Intangible Asset ROI Needs Clear Attribution

I recently read a proposed calculation method for the ROI of a public company's intangible assets.  It advocated simple division of net income into the sum of goodwill and other intangibles to find "intangible asset ROI."  I've seen variations of this calculation elsewhere, so I wonder if it's gaining traction.  It looks easy, but my gut tells me nothing in business should be that easy.

I disagree with that method for two reasons.  First, the entire net income of a corporation is attributable to the application of all of its assets.  Calculating ROI means breaking out how much of the income from all business segments is directly attributable to intangible assets.  Using the brute-force method above will lead to wild conclusions.  Consider a fast-food conglomerate whose intangible assets consist of the brand and menu recipes.  If it acquires another chain of restaurants, the new goodwill from the acquisition will push the "intangible asset ROI" down for the year.  Faulty decision-making will follow if executives decide that intangible assets aren't delivering value.  A company with little IP but lots of plant and equipment would portray an absolutely whopping intangible asset ROI by using this method.  Furthermore, goodwill can be impaired, which would invalidate any assignation to intangible assets until the impairment is resolved.

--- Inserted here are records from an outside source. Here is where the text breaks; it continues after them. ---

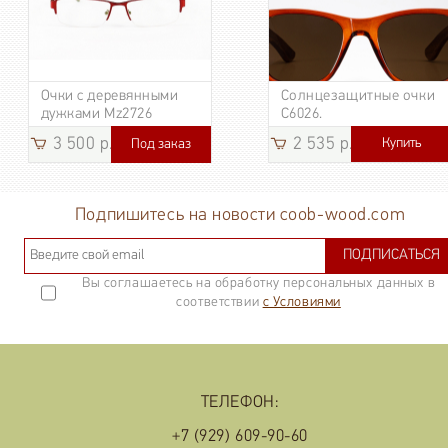
Очки с деревянными
Солнцезащитные очки
дужками Mz2726
C6026.
3 500 р.
2 535 р.
Купить
Под заказ
3 185
р.
Подпишитесь на новости coob-wood.com
ПОДПИСАТЬСЯ
Вы соглашаетесь на обработку персональных данных в
соответствии
с Условиями
ТЕЛЕФОН:
+7 (929) 609-90-60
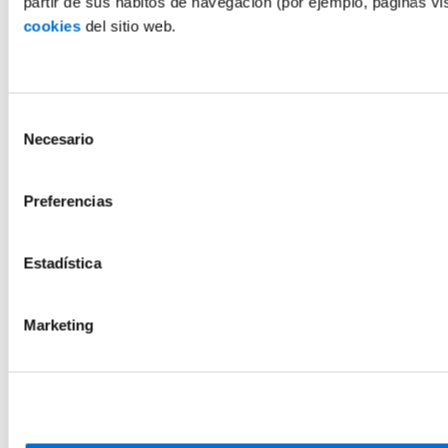
partir de sus hábitos de navegación (por ejemplo, páginas v
cookies
del sitio web.
Selección
Necesario
de
consentimiento
Preferencias
Estadística
Marketing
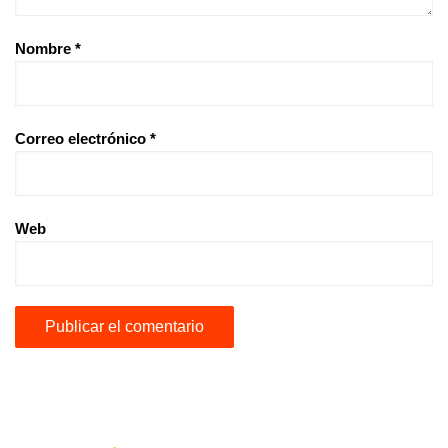
Nombre
*
Correo electrónico
*
Web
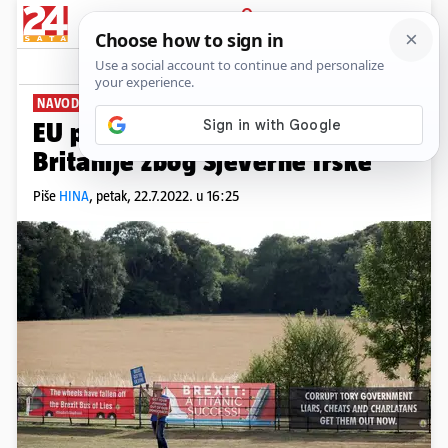
PRIJAVA
News
Komentari
1
NAVODNO KRŠENJE SPORAZUMA
EU podnijela pritužbu protiv
Britanije zbog Sjeverne Irske
Piše
HINA
,
petak, 22.7.2022. u 16:25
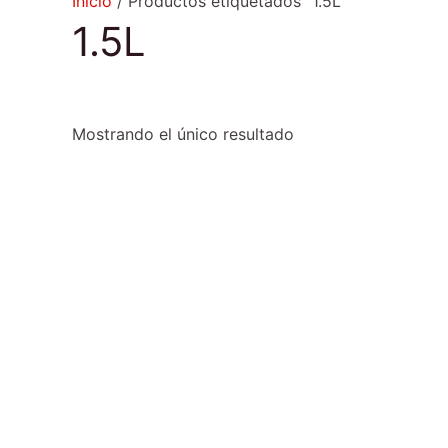
Inicio
/ Productos etiquetados “1.5L”
1.5L
Mostrando el único resultado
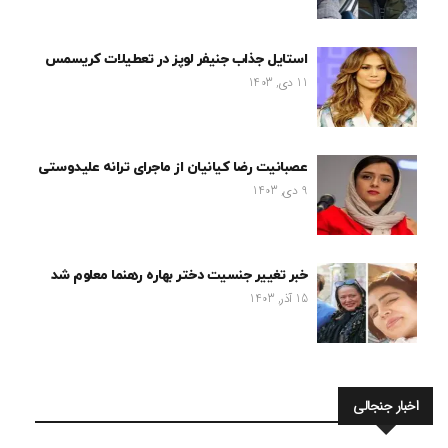
استایل جذاب جنیفر لوپز در تعطیلات کریسمس
11 دی, 1403
عصبانیت رضا کیانیان از ماجرای ترانه علیدوستی
9 دی, 1403
خبر تغییر جنسیت دختر بهاره رهنما معلوم شد
15 آذر, 1403
اخبار جنجالی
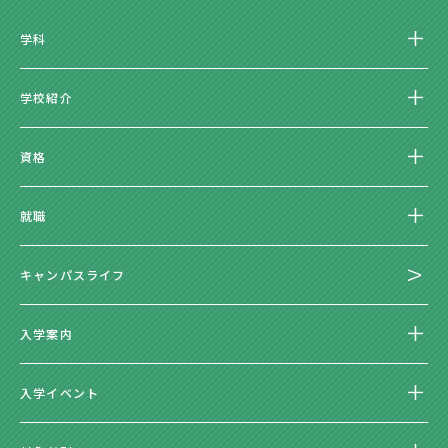
学科
学校紹介
資格
就職
キャンパスライフ
入学案内
入学イベント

Even companies that are presumably heavy on intangibles can't deliver value without fixed assets.  Social media companies need server farms.  Entertainment companies need video production facilities and broadcast studios.  Analysts and executives looking to unlock value need to probe financial statements to see just how much income is attributable directly to intangible assets.  Not every reporting company breaks down revenue attribution to asset categories the way they do for strategic business units.  That's why finding the ROI for intangibles is just so dog-gone intangible.